– Он не помогал им, насколько я знаю. Как он мог писать после «Прощания с Матёрой»? Да он не мог писать после этого. После «Прощания с Матёрой» наступил творческий кризис длиной в десять лет. Вот тогда Шкловский и сказал: «Распутин на распутье». И не надо было ему после этого писать. Да, это прощание с Россией, разумеется. Я больше вам скажу: это прощание с огромным целым дискурсом, который в русской литературе был до всякого почвенничества. И, кстати, «Прощание с Матёрой» – довольно авангардное произведение. Вспомните этот образ хозяина, который не кошка, не собака, не зверюшка, а такой хозяин острова. Это почти мифологическая вещь, это вещь о том, что Россия закончилась. Вопрос в том, что Распутин не видел, куда это может вывернуть, что может начаться. И отсюда появился его страшный рассказ «Не могу-у».
Россия Распутина, начиная с «Последнего срока», – это Россия умирающая. И пока он отображал эту трагедию, он был великим автором. Потом, когда вместо скорби появилась злоба, художественное качество куда-то ушло.
Но надо сказать, что гений Распутина сопротивлялся до последнего. Такие рассказы, как «Нежданно-негаданно», «Сеня едет», «Новая профессия», и даже некоторые фрагменты в «Дочери Ивана, матери Ивана», последней большой повести, выдавали ну силу пера невероятную! Вот эта сцена, когда Тамара в повести «Дочь Ивана, мать Ивана» выходит из зоны и идёт по полю, покрытому вялой и горящей ботвой, горящей так же безрадостно, как живут люди, прибитые на этой земле, – это сильнейший кусок в русской литературе того времени! Он написан так, что физически ощущаются и этот дым, и эта вялость, и эта высохшая земля… Ну просто потрясающе! Нет, гений действительно героически сопротивлялся страшным людоедским идеям, которые ему навязывались.
–
– На эту тему есть хороший рассказ Борхеса «Пьер Менар, автор “Дон Кихота”» о том, как бы мы воспринимали «Дон Кихота», будь он написан в XIX веке французским стилизатором-учёным. Могло бы такое быть? Могло. Сумел же написать такую книгу Де Костер, человек XIX века.

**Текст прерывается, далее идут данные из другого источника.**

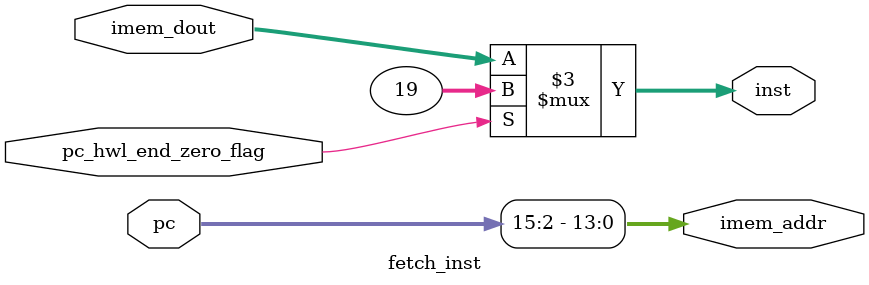
<source format=sv>

`timescale 1ns / 1ps
module fetch_inst (
    input [31:0] pc, 
    input [31:0] imem_dout,
    input logic pc_hwl_end_zero_flag,
    output reg [13:0] imem_addr, 
    output [31:0] inst
  );
    
    always @(*) begin
      imem_addr = pc[15:2]; // Set imem_addrb
    end


    // assign inst = (instsel) ? bios_dout : imem_dout;
    assign inst = (pc_hwl_end_zero_flag==1) ? 32'h00000013 : imem_dout;
endmodule


</source>
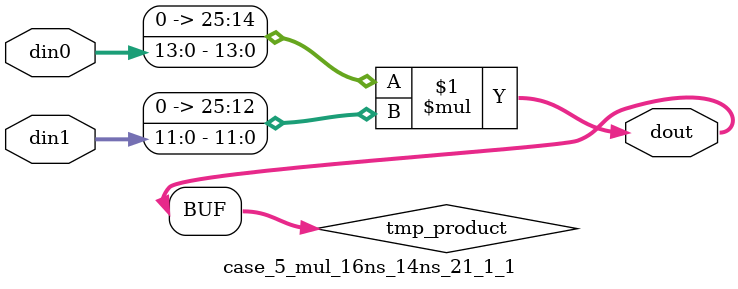
<source format=v>

`timescale 1 ns / 1 ps

 (* use_dsp = "no" *)  module case_5_mul_16ns_14ns_21_1_1(din0, din1, dout);
parameter ID = 1;
parameter NUM_STAGE = 0;
parameter din0_WIDTH = 14;
parameter din1_WIDTH = 12;
parameter dout_WIDTH = 26;

input [din0_WIDTH - 1 : 0] din0; 
input [din1_WIDTH - 1 : 0] din1; 
output [dout_WIDTH - 1 : 0] dout;

wire signed [dout_WIDTH - 1 : 0] tmp_product;
























assign tmp_product = $signed({1'b0, din0}) * $signed({1'b0, din1});











assign dout = tmp_product;





















endmodule

</source>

Да, есть такое влияние: судьба человека бросает отсвет на книгу, и обратно. Если мы знаем, что книга написана предателем и подонком, мы и книгу любить не будем. Отсюда так мучительно важен вопрос об Александре Локшине, например. Все спорят, был ли Локшин действительно осведомителем, потому что если он был осведомителем Лубянки, то его адская, очень страшная и божественная музыка начинает звучать совершенно иначе. Попробуйте послушать «Песни Гретхен» Локшина, этот ледяной голос, как бы летящий над адом, – иррациональная музыка! Я знаю глубоко внутри, что человек, писавший такую музыку, осведомителем быть не мог. И никакие показания, никакие доказательства меня в этом не убедят, потому что это человек с абсолютно живым и трепещущим адом, а не хладнокровный искуситель, каким его часто называют, с адом в душе.
Но действительно, вопрос о взаимоотношении судьбы автора и качества текста – вопрос очень неоднозначный. Лучший вариант: блажен автор, который сумел всего себя поместить в текст, который в этом тексте растворился, где образ его дан абсолютно ясно – как у Валерия Залотухи в «Свечке», например. Для этого надо суметь полностью вписать, выписать себя в книгу. Это очень немногим удаётся. В остальном, к сожалению, судьба автора остаётся очень значимым фактором, поэтому надо вести себя прилично.
– Хитрый вопрос, но я попробую ответить, как я это понимаю. В чём проблема? В литературе всегда вопрос задаётся в одной плоскости, а ответ на него приходит в другой. Я бы даже сказал так: вопрос всегда задаётся в плоскости философской, метафизической, а ответ приходит в форме стилистической.